The story of Asian Carp in the US spans several decades. In the 1970s and 1980s, Asian Carp were used in aquafarming in the US, where they were bred in a captive environment. Typically, these fish were used to control algal growth and improve water quality, thereby supporting the growth of other aquatic species being bred as food. By the mid-1970s, the first Asian Carp began to escape from stock ponds and facilities and make their way into natural waterways. Within a few years, populations of bighead, grass, and silver carp began to migrate north up the Mississippi River, providing access to the Great Lakes. By the late 1980s, sterile grass carp had entered the Great Lakes. In 1996, electric barriers were constructed in the Chicago Sanitary and Ship Canal (CSSC), which connects the Mississippi River to Lake Michigan. The goal of this project was to prevent bighead and silver carp from entering the Great Lakes.
Despite its initial promise, concerning signs that some Asian Carp had made it through eventually emerged. In 2010, a bighead carp was caught only six miles from Lake Michigan. A 2012 study detected environmental DNA or eDNA, genetic material that is expelled into the environment, from Asian Carp in Lake Erie. The next year, eDNA was found in Lake Michigan, near Green Bay, Wisconsin. By 2014, eDNA from either silver or bighead carp had been found in the Kalamazoo River in Michigan, indicating that Asian Carp had invaded waterways upstream of the Great Lakes. Today, there are sporadic indications of Asian Carp living in the Great Lakes, but no signs of a large, established population. This year, an additional electric barrier is set to be constructed in the CSSC, to help catch any fish that make it past the original boundaries.

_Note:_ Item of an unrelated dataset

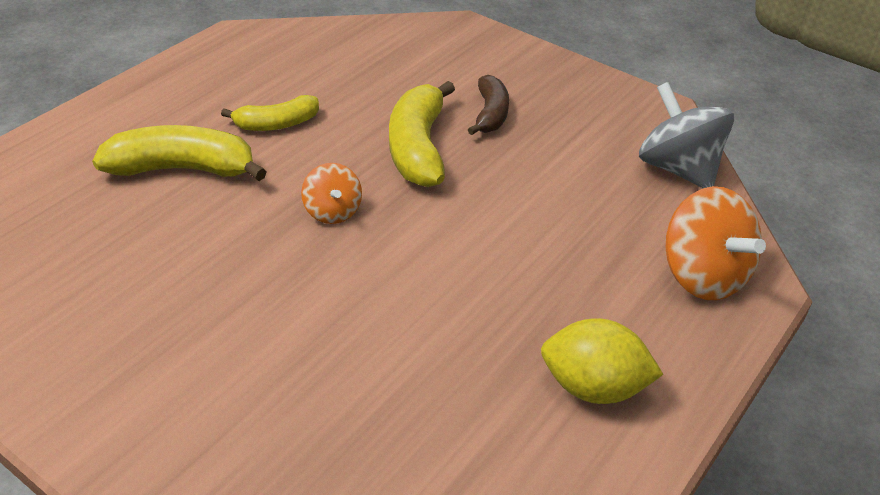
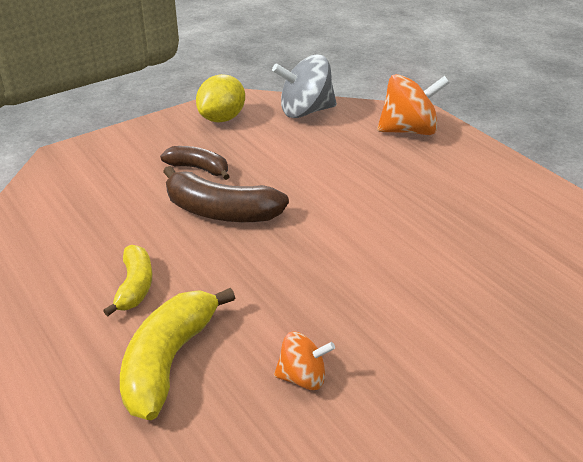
camera: 70 degrees left, 5 degrees down
(332, 211) = (280, 271): orange spinning top -> orange spinning top (302, 377)
(418, 148) = (220, 212): yellow banana -> brown banana
(593, 387) = (494, 192): yellow lemon -> yellow lemon (222, 118)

What makes Asian carp a harmful invasive?
The fact that Asian Carp are big eaters causes big problems. Grass carp can drastically reduce the number of aquatic weeds used for native fish habitats. Additionally, their waste can introduce nutrients into the water, causing algal growth and decreased oxygen levels. Black carp feast on mussels and snails, some of which are threatened or endangered species. Decreasing the supply of these organisms can also negatively impact mammals, such as otters and muskrats, that depend on them for food. Similarly, by consuming vast quantities of plankton, silver carp and bighead carp can harm the mollusks and native fish species that feed on them. This could in turn affect native waterfowl that rely on these fish species for sustenance. Furthermore, Asian Carp are explosive breeders and can quickly fill up a lake, crowding out native fish and using up resources. They are notorious for their ability to leap out of the water when disturbed by watercraft, or even at random, which can pose a risk of injury to humans using invaded waterways for recreation. The invasion of Asian carp would also create substantial economic loss for fishermen, for whom the Great Lakes generate billions annually.

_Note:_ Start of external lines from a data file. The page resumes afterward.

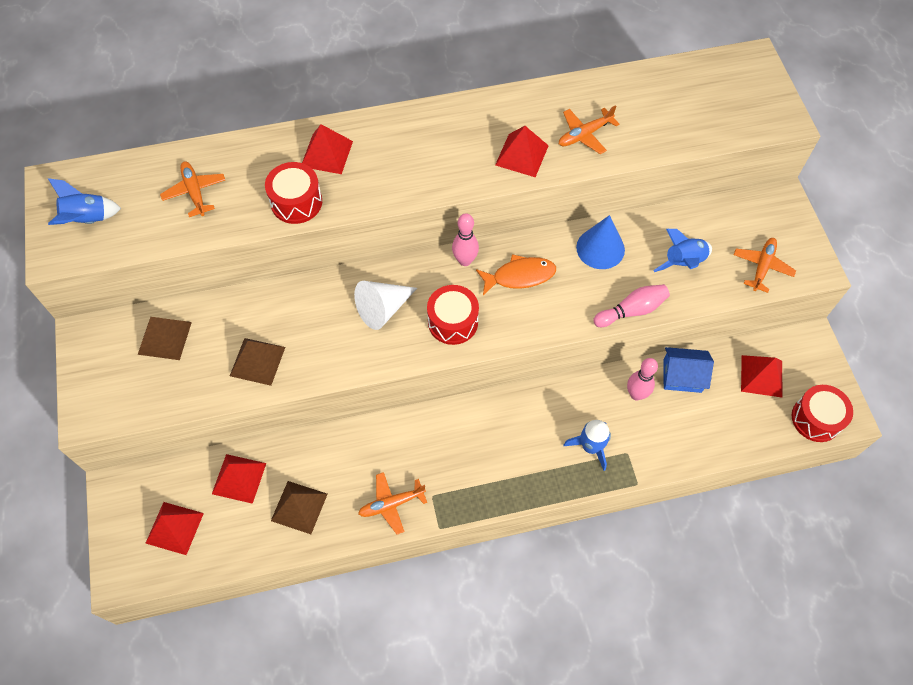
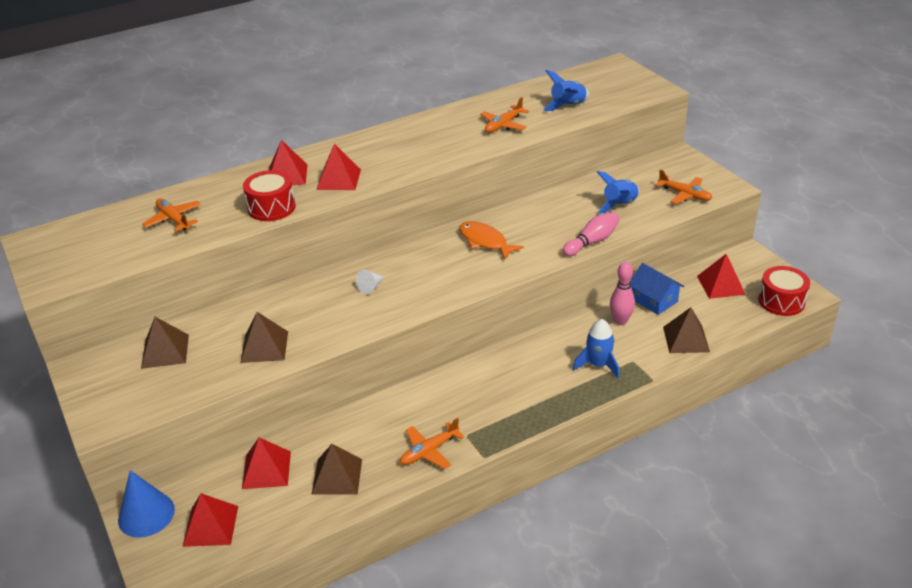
camera: 15 degrees left, 25 degrees down
(87, 219) = (74, 256): blue rocket -> blue rocket (568, 106)
(383, 309) = (371, 287): white cone -> white cone, size x0.52
(453, 322) = (439, 281): red drum -> none
(465, 260) = (432, 242): pink bowling pin -> none
(520, 276) = (485, 241): orange fish -> orange fish turned 105 degrees counterclockwise
(521, 155) = (457, 145): red pyramid -> red pyramid (338, 179)
(600, 248) = (546, 211): blue cone -> blue cone (146, 514)
(682, 376) = (654, 300): blue house -> blue house turned 60 degrees clockwise
(693, 440) = (686, 339): none -> brown pyramid
(762, 267) = (685, 195): orange plane -> orange plane turned 120 degrees clockwise

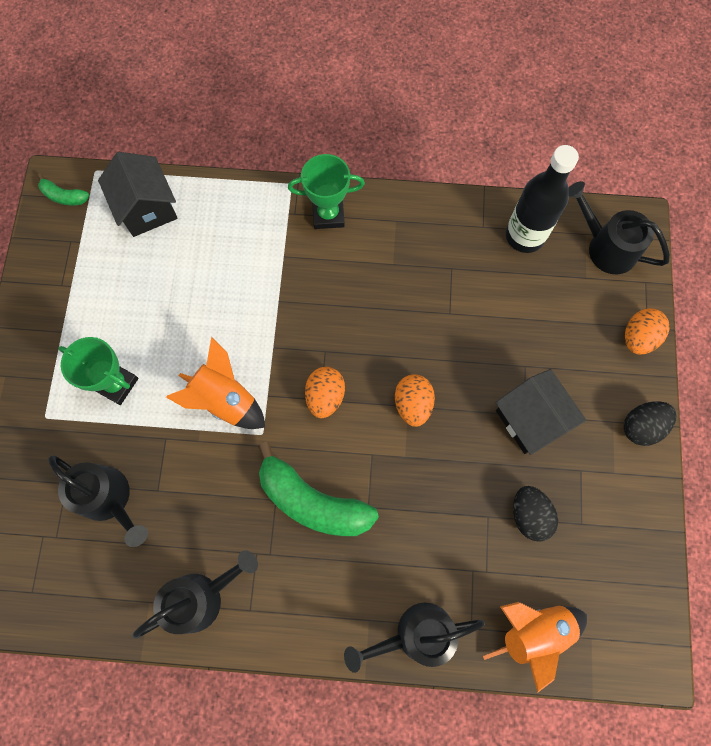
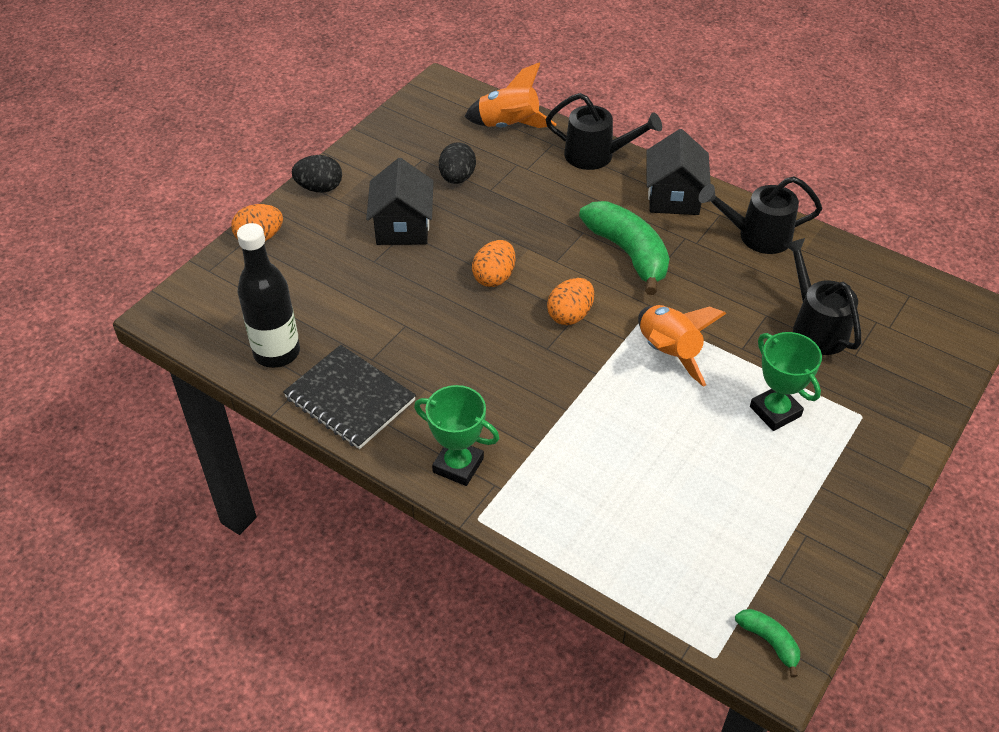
camera: 150 degrees left, 25 degrees down
(147, 208) = (666, 573): black house -> black house (673, 197)
(440, 226) = (350, 399): none -> black notebook
(605, 246) = (212, 310): black watering can -> none

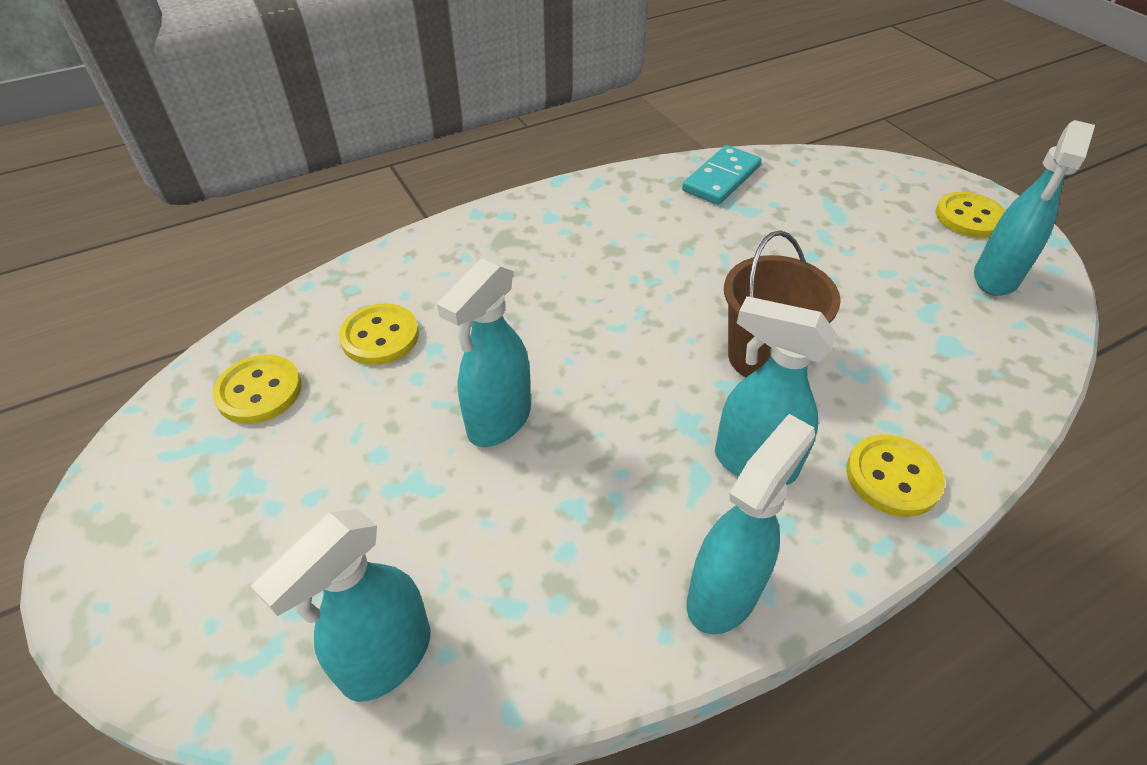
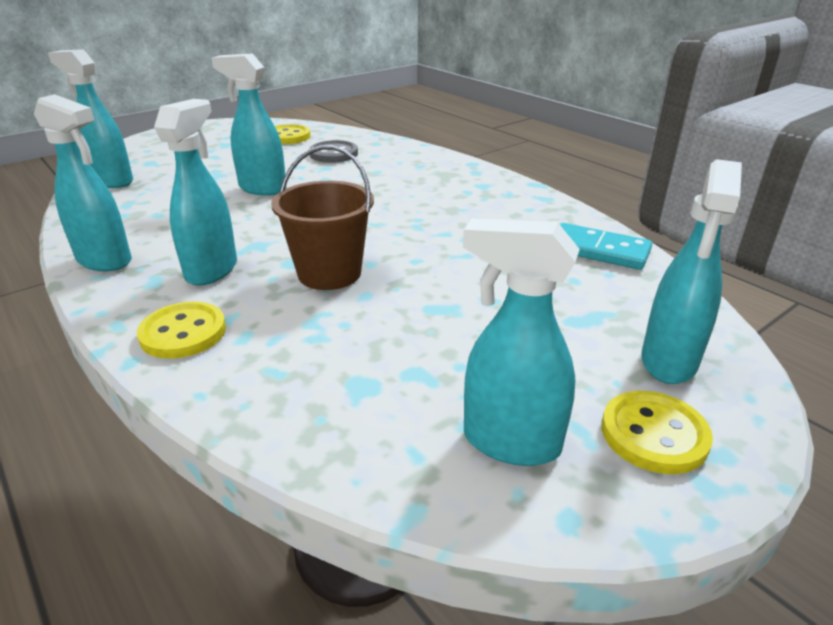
camera: 80 degrees right, 15 degrees down
(380, 336) = (333, 154): yellow button -> grey button
(889, 190) = (668, 362): none -> turquoise spray bottle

Where populations of the fish have exploded, local communities have adapted. Though it is not considered to be especially high quality, some fishermen are catching Asian Carp for food. Businesses have emerged that offer paying customers the chance to hunt Asian Carp by bow or shotgun. Additionally, official Asian Carp control programs are available for hire by federal agencies. It is important to remember that while humans can adapt our way of life to deal with these fish, native wildlife doesn’t always have this same ability, and that it’s up to us to protect the larger ecosystem. Since their unintentional introduction in the mid-20th century, Asian Carp have gradually spread throughout much of the waterways in the Midwest, and now pose a grave danger to the Great Lakes. In January, an 800+ million-dollar project called the Brandon Road Ecosystem Project was discussed between Michigan and Illinois to control the fish, which will include more barriers and deterrents to keep the fish out. There are uncertainties regarding the extent of problems the invaders will have on the species native to the lakes. For now, our best bet for management is continued surveys, monitoring, and hunting programs to keep our lakes and streams natural and healthy for the years to come.